A medical scheme must fund the diagnosis, treatment and ongoing care of a PMB condition in full, regardless of the member’s chosen benefit option — including hospital plans. This obligation comes from the Medical Schemes Act 131 of 1998 and Regulation 8. The scheme may channel care through designated service providers and formularies, but where those arrangements are inaccessible or clinically inappropriate for the patient, the obligation to pay in full remains.

Can a medical scheme charge a co-payment on a PMB?

Only in limited circumstances. Under Regulation 8, a co-payment on PMB care is permissible only where the member voluntarily chooses a non-designated service provider. If the DSP is not reasonably accessible, the admission was an emergency, or the formulary option is clinically inappropriate, the scheme must pay in full and may not pass a co-payment or levy to the patient.

What should I include in a PMB motivation letter?

Include the patient and scheme identifiers, the diagnosis with the exact ICD-10 codes used on the account, the PMB category it falls under, the clinical evidence confirming the diagnosis, and a documented history of prior therapy with outcomes. Then state why the requested treatment is clinically appropriate and, where you are motivating past a formulary or DSP, the specific facts that make the scheme’s alternative unsuitable. Sign it with your qualifications, HPCSA registration and practice number.

How do I motivate for a non-formulary drug for a PMB condition?

Use the substitution requirement in the managed health care regulations (Regulations 15H and 15I): where a formulary drug has been ineffective or causes, or would cause, an adverse reaction, the scheme must provide for appropriate substitution without penalty to the beneficiary.

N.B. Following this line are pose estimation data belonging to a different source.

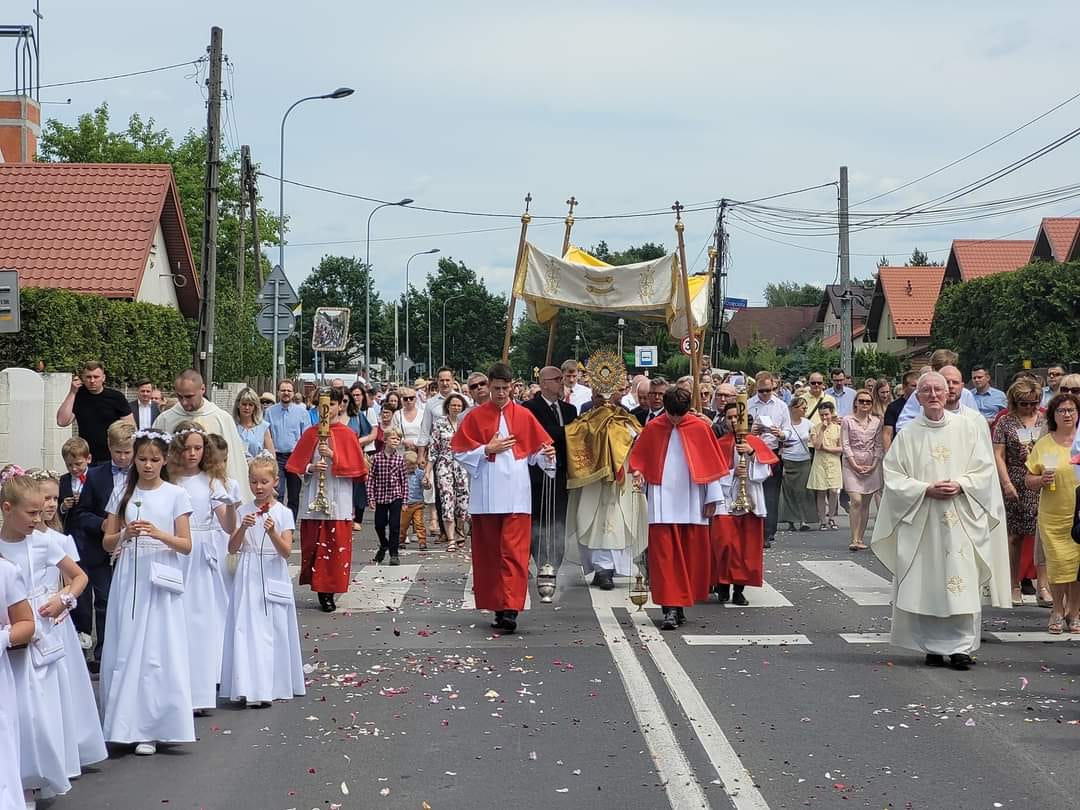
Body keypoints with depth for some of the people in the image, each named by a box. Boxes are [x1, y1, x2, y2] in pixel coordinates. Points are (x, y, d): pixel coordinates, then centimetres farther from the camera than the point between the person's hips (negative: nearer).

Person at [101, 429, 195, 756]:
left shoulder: (175, 495, 0)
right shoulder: (122, 493, 7)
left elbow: (186, 545, -1)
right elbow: (107, 543, 7)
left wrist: (158, 533, -18)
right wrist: (125, 534, -14)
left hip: (160, 582, -2)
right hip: (128, 579, 2)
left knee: (156, 652, -3)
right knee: (125, 650, 1)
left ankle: (149, 728, 2)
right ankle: (123, 723, 10)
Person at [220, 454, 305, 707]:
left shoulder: (283, 513, -1)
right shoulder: (243, 511, 4)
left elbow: (286, 551, -8)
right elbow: (232, 548, 0)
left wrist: (272, 532, -25)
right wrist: (243, 528, -17)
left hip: (273, 578, -1)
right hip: (249, 577, 1)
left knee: (274, 629, 2)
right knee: (249, 629, -5)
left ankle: (274, 685, 11)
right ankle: (252, 687, -5)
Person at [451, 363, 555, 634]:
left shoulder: (523, 416, 6)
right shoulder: (475, 417, 5)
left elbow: (538, 449, 7)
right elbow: (460, 452, 3)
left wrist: (547, 456, -15)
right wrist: (487, 449, -10)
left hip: (515, 496, -1)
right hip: (485, 497, 1)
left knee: (514, 552, -10)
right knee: (488, 553, 6)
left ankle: (510, 610, -15)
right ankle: (496, 606, 16)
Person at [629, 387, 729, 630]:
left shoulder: (700, 428, 2)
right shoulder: (652, 429, 3)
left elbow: (711, 464, 6)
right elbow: (638, 458, 12)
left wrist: (712, 498, 3)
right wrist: (638, 472, -10)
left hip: (691, 502, 1)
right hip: (662, 502, -1)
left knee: (690, 557, 4)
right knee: (664, 555, -8)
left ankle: (678, 605, 16)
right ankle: (670, 608, -9)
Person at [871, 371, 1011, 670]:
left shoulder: (966, 428, 5)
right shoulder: (908, 434, 4)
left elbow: (984, 470, 5)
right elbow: (894, 477, 1)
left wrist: (960, 485, -12)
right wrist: (927, 489, -12)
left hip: (961, 520, 0)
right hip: (921, 520, 0)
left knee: (962, 583, -6)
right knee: (926, 586, 0)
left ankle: (961, 645, 0)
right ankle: (933, 646, 9)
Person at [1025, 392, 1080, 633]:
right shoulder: (1043, 444, 4)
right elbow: (1029, 482, 7)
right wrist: (1042, 480, -13)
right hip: (1053, 516, -1)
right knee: (1058, 563, -5)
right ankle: (1058, 611, 12)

Document the trial of the formulary agent — dose, duration and recorded outcome — or the contraindication that prevents its use, and attach the supporting clinical records. A documented formulary failure is far stronger than a statement of prescriber preference.

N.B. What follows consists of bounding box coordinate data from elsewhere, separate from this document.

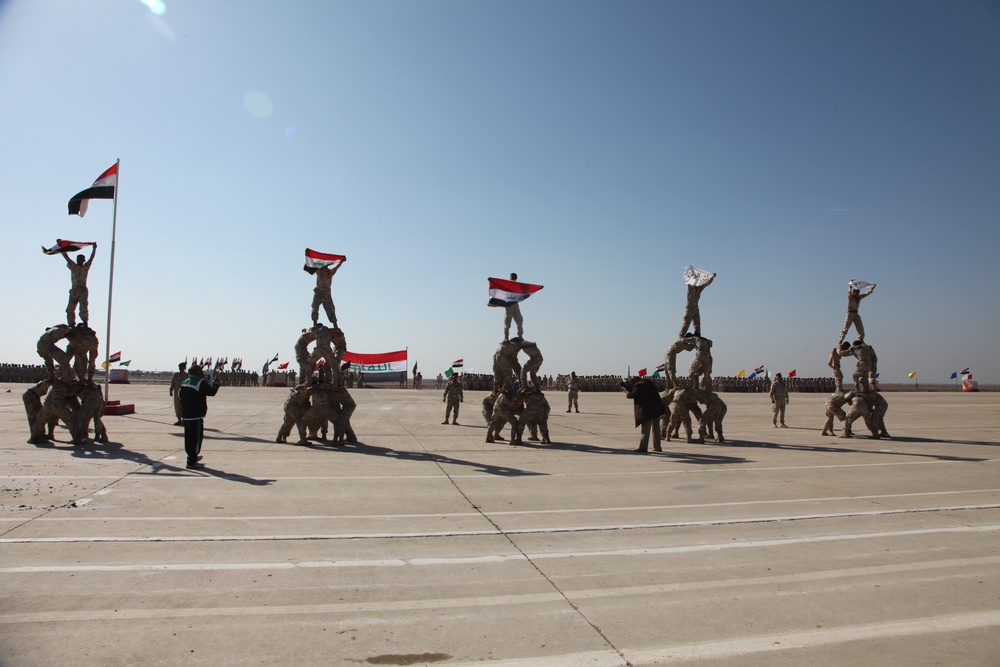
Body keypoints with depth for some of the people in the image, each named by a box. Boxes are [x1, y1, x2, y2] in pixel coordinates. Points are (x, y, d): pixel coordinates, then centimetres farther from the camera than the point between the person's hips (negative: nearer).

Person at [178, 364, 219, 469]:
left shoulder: (184, 382, 13)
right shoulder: (201, 382, -14)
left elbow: (181, 397, 19)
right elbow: (212, 391, -19)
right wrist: (214, 383, 0)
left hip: (185, 415, 9)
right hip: (196, 416, -9)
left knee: (189, 437, 20)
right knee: (197, 437, -4)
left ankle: (192, 456, 36)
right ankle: (192, 462, -4)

Do PMB claims need an ICD-10 code?

Yes. Legislation requires treating providers to include ICD-10 codes on patient accounts, and schemes identify PMB entitlement from those codes — CMS guidance is that a valid PMB ICD-10 code must trigger assessment against the PMB benefit. An incorrect or non-specific code can route the claim to savings or day-to-day benefits, or lead to outright rejection, so the code on the account, the authorisation and the motivation letter must match.

What do I do if the scheme rejects my PMB motivation?

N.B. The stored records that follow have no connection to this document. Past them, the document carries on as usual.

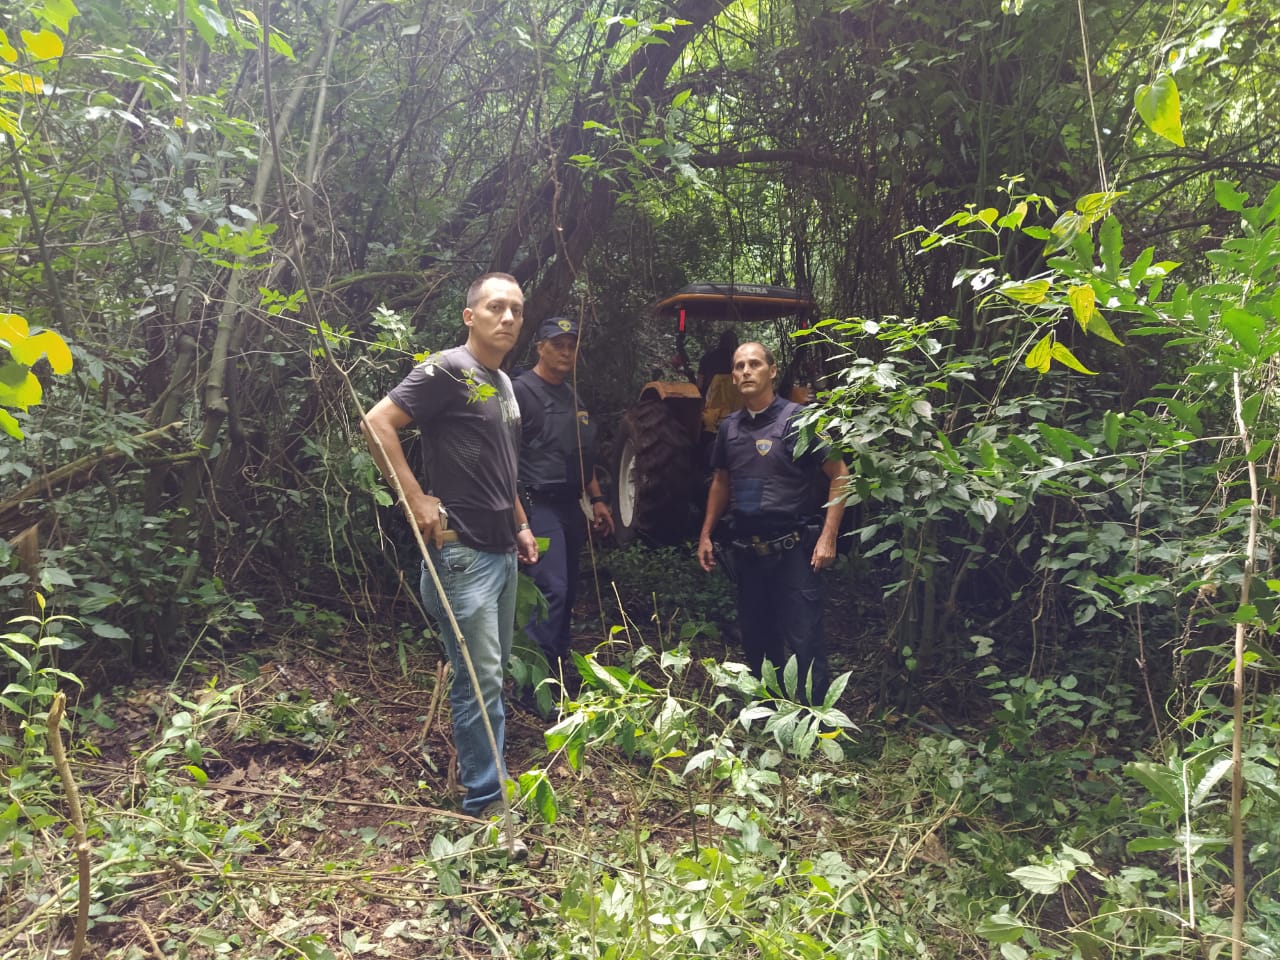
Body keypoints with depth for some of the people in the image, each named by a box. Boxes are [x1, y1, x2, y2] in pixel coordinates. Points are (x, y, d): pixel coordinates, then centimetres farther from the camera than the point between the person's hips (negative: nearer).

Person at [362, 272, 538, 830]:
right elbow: (377, 423, -18)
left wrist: (521, 524, 19)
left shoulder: (504, 384, 16)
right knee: (481, 679, -4)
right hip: (462, 552, -9)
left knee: (491, 673, 17)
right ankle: (485, 805, 8)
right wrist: (417, 501, -20)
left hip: (501, 550, 9)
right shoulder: (448, 370, -11)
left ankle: (482, 768, 32)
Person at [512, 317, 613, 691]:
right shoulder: (522, 390, -7)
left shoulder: (573, 397, 19)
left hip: (570, 506, 8)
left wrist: (596, 499, 19)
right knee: (551, 588, -14)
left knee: (567, 592, 11)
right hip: (538, 505, -8)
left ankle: (560, 669, 22)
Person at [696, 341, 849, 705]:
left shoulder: (797, 419, -9)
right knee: (755, 636, 17)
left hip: (792, 549, -6)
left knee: (804, 639, -5)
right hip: (746, 550, 6)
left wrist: (828, 537, -16)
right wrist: (706, 534, 14)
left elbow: (839, 476, -9)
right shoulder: (729, 427, 8)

First exhaust the scheme’s internal dispute process by requesting a formal written review of the decision. If the rejection stands and still conflicts with the patient’s PMB entitlement, lodge a written complaint with the Council for Medical Schemes under the Medical Schemes Act, attaching the motivation, coded accounts, rejection correspondence and clinical records. CMS refers the complaint to the scheme for a response and adjudicates against the Act and Regulations, and its decisions can be taken on appeal through the mechanisms in the Act.

Sources

This guide is general information for healthcare practitioners, not medical, legal, or billing advice. Verify current scheme rules and Regulations before relying on any detail.